Sierpinska, A. (1992). On Understanding the Notion of Function,
The
Concept of Function: Aspects of Epistemology and Pedagogy, MAA
Notes, Vol. 25, 25-58.
- Sierpinska suggests that "Both syntheses and discriminations are
needed to fully understand the concept of function." In what
sense are they both required related to the same ideas. That is,
what are aspects of functions that students need to be able to, at the
same time, regard
as both similar and different?
- On pp. 42-44, Sierpinska discusses the perception of proportion
as a "priveleged relationship." In explicating the positive
aspects of this epistemological obstacle, she cites David Bohm's
characterization of proportion as the root of rational thought (a view
first laid out by Aristotle, by the way). He goes on to discuss,
rationality/irrationality, mathematicle structure, order, and
coherence. Compare and contrast Bohm's views with Piaget's
characterization of conceptual structure as modeled by the
algebraic group.
- Sierpinska claims that "In order to be ready to accept these
examples ["strange functions" included in the Dirichlet definition] as
examples of functions one has to be sufficiently mature in the
mathematical culture to see the role of definitions in mathematics as
binding logically and not as descriptions of certain aspects of an
object otherwise known by senses or insight." What are some
possible views students might have about the meaning or role of
definition in mathematics that might be problematic? What
influence might the introduction of specific examples play in this?
What is the role of prototypes in students' understanding, and
what is their relationship to definition?
- On pp. 54-55, Sierpinska applies Aristotle's decomposition of
"coming into being" to the function concept. In her analysis, she
relates questions 1-4 to the mathematical structure of functions but
relates question 5 to the creation of the function concept.

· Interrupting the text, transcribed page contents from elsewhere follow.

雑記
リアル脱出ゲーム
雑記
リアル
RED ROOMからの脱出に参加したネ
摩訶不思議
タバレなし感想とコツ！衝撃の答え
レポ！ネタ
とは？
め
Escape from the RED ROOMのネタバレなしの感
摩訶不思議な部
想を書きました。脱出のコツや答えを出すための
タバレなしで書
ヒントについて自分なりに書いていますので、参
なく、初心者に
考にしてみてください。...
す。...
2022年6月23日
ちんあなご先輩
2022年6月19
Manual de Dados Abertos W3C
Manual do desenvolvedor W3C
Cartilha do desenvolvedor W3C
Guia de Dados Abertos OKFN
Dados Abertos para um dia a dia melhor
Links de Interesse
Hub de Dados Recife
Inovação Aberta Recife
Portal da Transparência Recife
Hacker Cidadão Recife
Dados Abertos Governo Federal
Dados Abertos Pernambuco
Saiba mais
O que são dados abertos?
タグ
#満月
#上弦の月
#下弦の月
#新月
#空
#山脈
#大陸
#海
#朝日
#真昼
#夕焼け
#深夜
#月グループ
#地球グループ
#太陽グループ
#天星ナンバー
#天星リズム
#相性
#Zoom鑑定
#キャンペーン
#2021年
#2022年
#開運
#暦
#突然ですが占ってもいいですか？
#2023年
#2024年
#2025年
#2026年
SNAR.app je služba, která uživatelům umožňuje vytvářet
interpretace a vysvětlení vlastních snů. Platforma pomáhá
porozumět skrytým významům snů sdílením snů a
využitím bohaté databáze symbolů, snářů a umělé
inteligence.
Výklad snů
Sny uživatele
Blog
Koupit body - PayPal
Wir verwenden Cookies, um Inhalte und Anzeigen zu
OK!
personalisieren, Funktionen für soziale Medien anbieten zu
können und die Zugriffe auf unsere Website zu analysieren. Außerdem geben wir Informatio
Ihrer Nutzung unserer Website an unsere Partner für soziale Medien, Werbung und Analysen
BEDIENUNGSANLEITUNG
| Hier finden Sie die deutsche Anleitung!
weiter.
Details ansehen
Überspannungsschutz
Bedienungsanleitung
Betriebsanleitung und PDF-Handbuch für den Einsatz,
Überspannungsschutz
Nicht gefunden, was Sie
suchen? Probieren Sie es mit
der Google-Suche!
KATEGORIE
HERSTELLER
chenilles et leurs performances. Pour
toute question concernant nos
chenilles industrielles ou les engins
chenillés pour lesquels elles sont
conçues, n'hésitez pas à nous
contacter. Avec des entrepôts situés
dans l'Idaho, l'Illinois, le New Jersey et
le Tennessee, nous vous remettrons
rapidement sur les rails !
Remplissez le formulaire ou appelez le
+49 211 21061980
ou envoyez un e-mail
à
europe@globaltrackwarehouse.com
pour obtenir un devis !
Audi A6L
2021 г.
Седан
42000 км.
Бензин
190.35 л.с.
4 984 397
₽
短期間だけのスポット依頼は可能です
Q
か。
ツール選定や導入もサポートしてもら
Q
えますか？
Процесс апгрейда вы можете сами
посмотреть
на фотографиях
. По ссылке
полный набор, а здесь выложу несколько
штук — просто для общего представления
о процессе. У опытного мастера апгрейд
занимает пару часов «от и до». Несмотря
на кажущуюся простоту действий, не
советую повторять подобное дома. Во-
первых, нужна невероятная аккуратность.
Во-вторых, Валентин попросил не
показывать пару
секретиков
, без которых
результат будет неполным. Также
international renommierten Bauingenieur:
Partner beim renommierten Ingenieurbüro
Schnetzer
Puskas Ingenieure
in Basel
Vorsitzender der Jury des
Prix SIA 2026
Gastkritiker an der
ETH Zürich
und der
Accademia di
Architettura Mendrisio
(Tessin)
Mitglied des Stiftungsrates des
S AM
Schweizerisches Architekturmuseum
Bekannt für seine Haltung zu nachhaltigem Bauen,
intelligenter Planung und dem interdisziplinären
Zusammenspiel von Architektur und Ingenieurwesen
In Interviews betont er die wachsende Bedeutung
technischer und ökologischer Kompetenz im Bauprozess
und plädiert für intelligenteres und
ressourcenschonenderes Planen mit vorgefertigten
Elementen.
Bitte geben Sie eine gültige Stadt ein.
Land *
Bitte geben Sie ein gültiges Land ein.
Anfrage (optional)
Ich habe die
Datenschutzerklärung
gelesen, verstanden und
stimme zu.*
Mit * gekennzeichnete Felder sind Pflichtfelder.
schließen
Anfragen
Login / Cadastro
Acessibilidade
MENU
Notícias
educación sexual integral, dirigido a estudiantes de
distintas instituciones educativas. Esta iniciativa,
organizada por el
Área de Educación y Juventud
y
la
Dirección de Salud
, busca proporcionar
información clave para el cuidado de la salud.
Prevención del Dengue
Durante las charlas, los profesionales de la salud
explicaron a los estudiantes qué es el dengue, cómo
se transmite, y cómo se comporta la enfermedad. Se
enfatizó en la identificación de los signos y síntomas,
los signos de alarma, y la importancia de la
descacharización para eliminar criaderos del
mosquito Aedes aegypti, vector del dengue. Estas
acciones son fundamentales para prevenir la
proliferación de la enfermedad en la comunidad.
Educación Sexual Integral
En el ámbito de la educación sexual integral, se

In the context of our class, wrestling with the nature of the
origin of concepts, this is a far more interesting issue. How
could you apply questions 1-4 to the
creation of the function concept, as well?
- Explain how an epistemological obstacle may have positive, as
well as negative, aspects.
See the class diagram here
Carlson, M. (1998). A Cross-Sectional Investigation of the Development
of the Function Concept,
Research in Collegiate Mathematics
Education III, Conference Board of the Mathematical Sciences,
Issues in Mathematics Education Volume 7; American Mathematical
Society, 114-163.
- What technique did Carlson use to draw conclusions about the
long-term development of function concepts without conducting a
long-term study? What are the advantages and disadvantages of this
approach?
- What steps did Carlson take to validate her coding of students
responses?
- Throughout her paper, Carlson makes several claims about the
nature of students understanding of function relative to the APOS
framework. For each of these claims, find specific statements
made by students in the excerpts that either support the claim or
suggest an alternative possibility.
- Carlson lists several things that high performing college
algebra and calculus students can, and cannot, do (pp. 33-34).
Can these
claims be correlated to the epistemological obstacles and acts of
understanding in Sierpinska's framework? How (or why not)?